# [Assignment]
Can you pick up the discussant comments on the transition from communism to capitalism right after their last sentence and keep them going?

# [Selected passage]
Discussant Comments the Transition From Communism to Capitalism


Eric J. Arnould (1993) ,"Discussant Comments the Transition From Communism to Capitalism", in NA - Advances in Consumer Research Volume 20, eds. Leigh McAlister and Michael L. Rothschild, Provo, UT : Association for Consumer Research, Pages: 23-25.

Advances in Consumer Research Volume 20, 1993        Pages 23-25



Eric J. Arnould, California State University, Long Beach

Perhaps inspired by momentous political and economic change in Eastern Europe and East Asia, consumer resarchers have plunged into cross- and inter-cultural research with surprising vigor. From a substantive perspective this research has focused mainly on two issues: 1) the significance of the transition from production-oriented economies to consumer-oriented economies, and 2) ascertaining the emic meanings associated with marketing mix variables and purchase behaviors. The mix of papers presented in this session raise both of these issues in varied ways.

In much of cross-cultural consumer research so far survey or content analytical methods have been employed. Much of this research seems to be concerned with developing equal measures of phenomena in two or more cultures. However, in this session only the Feick, Higie and Price paper dealing with search and decision processes related to women's cosmetics employed such techniques. In general, survey scales developed for U.S. samples are adapted for use with non-U.S. samples through back translation methods. This technique inevitably introduces systematic ethnocentric bias into the research process since back translation primarily resolves problems of denotative parallelism, rather than connotative and domain parallelism. The Feick, Higie and Price paper finesses this problem admirably by developing survey items from themes that emerged from Hungarian focus groups and participant observation in Budapest.

# [Dataset entries]

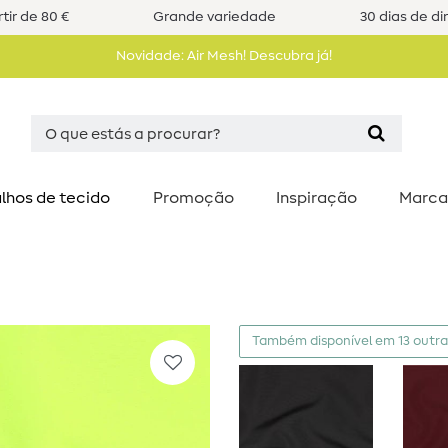
tir de 80 €
Grande variedade
30 dias de di
Novidade: Air Mesh! Descubra já!
lhos de tecido
Promoção
Inspiração
Marca
Também disponível em 13 outra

# [Written response]
Consumer researchers are beginning to apply naturalistic techniques in cross-cultural contexts in an effort to understand behavior in context. Each of these studies claims to apply such methods. I applaud these authors for their recognition that naturalistic techniques are well-suited to providing a framework for translation between domains of culturally constructed experience. The most elaborate form of such research, ethnography, indeed can help us to understand others as they understand themselves. In addition, ethnography clarifies the ways culture directs the experiences of the members of a culture or sub-culture, something members may not grasp, nor articulate themselves.

But were these papers ethnographic as is claimed? A key feature distinguishing ethnography from other research traditions is the primacy given to observing human action. Ethnographic observation has the advantage of granting the researcher access to the world of everyday life. Rather than merely asking people what (they think) they usually do, what (they think) they recently did, or what (they think) they will do, ethnographic observers watch them do it. Each of these papers involved researchers in observation of behaviors occuring in Poland and Hungary, respectively. Professor Witkowski observed the development of urban open air markets in Warsaw for example, and recorded interesting details of their organization. Professor Lohman observed behaviors in a sort of new wave beer garden.

Further instead of asking respondents to form and report generalizations about their patterns of behavior as survey researchers may do, the ethnographic observer records the particular details of specific events as they are enacted. Each of the authors here reports observations like this.

In addition, ethnographers employ unstructured questioning during participant observation. Ethnographic unstructured interviews are designed to elicit material concerning shared cultural categories and meanings as behavior unfolds. Such categories and meanings provide the basis for the emergent cultural plans through which participants recall, interpret and script consumption events and give them meaning. None of the presenters in these sessions gathered data in this way, because none of them were fluent in the national languages of Hungary or Poland.

Finally, through examination of behavioral regularities across time and across many specific, detailed cases, the ethnographic researcher constructs generalizations about underlying social or cultural processes. Again, because of the short duration of their studies, a few weeks in Professor Witkowski's case, a few months in Mr. Lohman's case, and a few weeks in the case of Professors Feick, Higie, and Price, the authors could not hope to do this. In the latter case, however, the authors benefitted from a lengthy association with Hungarian marketing scholars and the frequent visits of Professor Feick to Hungary.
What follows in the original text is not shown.